SuaraJakarta.co, JAKARTA – Harga rumah yang terjangkau adalah tantangan kebijakan perkotaan di tiap waktu. Kebutuhan untuk mempunyai rumah sangat tinggi, tapi tak dapat dijangkau bagi mereka yang berada dalam kelompok sosial menengah ke bawah.
Harga tanah yang tinggi karena adanya spekulasi oleh para broker, memicu tingginya harga rumah, tak terkecuali di Jakarta dan kota-kota besar lainnya di dunia.
Ada rumah dan tanah yang berharga lebih rendah, tapi sayangnya, sering berlokasi jauh dari pusat kota. Tapi, itu berarti orang-orang harus berjalan lebih jauh dari rumah menuju tempat kerjanya.
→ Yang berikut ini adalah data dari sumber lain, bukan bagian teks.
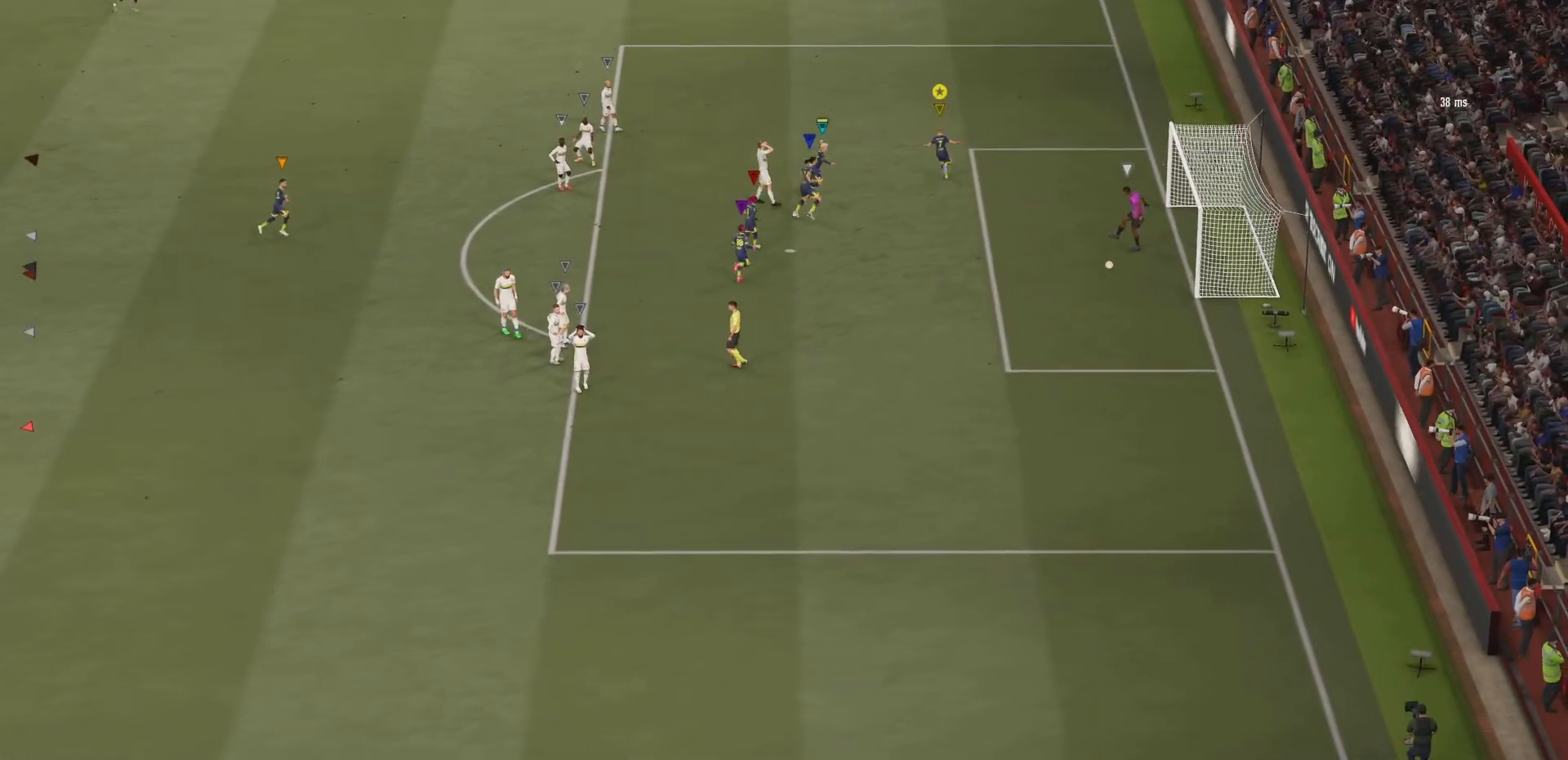
{"buttons": [], "left_stick": "center", "right_stick": "center", "events": []}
“Di Jakarta, misalnya, harga rumah naik 18 persen tiap tahunnya. Sementara, rata-rata pendapatan kelas pekerja hanya naik maksimum 10-12 persen. Jadi, ada kesenjangan yang lebar antara harga dan kapasitas untuk membayar,” jelas Leilani Farha, pelapor khusus mengenai Hak untuk Kepemilikan Rumah yang ditunjuk oleh United Nations Human Right Council.
Besarnya kesenjangan ini menurutnya disebabkan terutama oleh adanya pandangan umum yaitu memperlakukan kebijakan rumah sebagai sebuah komoditas, bukan sebagai kebutuhan dan hak dasar manusia.
“Alhasil, masyarakat yang lebih memilih tetap tinggal di kota tapi dengan harga yang terjangkau, menempati tempat tinggal informal. seperti di bantaran kali, di bawah flyover, samping jalur kereta, dan sebagainya. Dampaknya, mereka seringkali menjadi target dari penggusuran, seringnya dengan paksaan,” jelasnya di acara public lecture di Goethe Institute, Jakarta, Selasa (19/9).
Acara ini pun diprakarsai oleh Aktivis yang berasal dari Ruang Jakarta (Ruang Jakarta). Hadir para mahasiswa, arsitek, pengamat perkotaan, dan para pengambi kebijakan di DKI. (RDB)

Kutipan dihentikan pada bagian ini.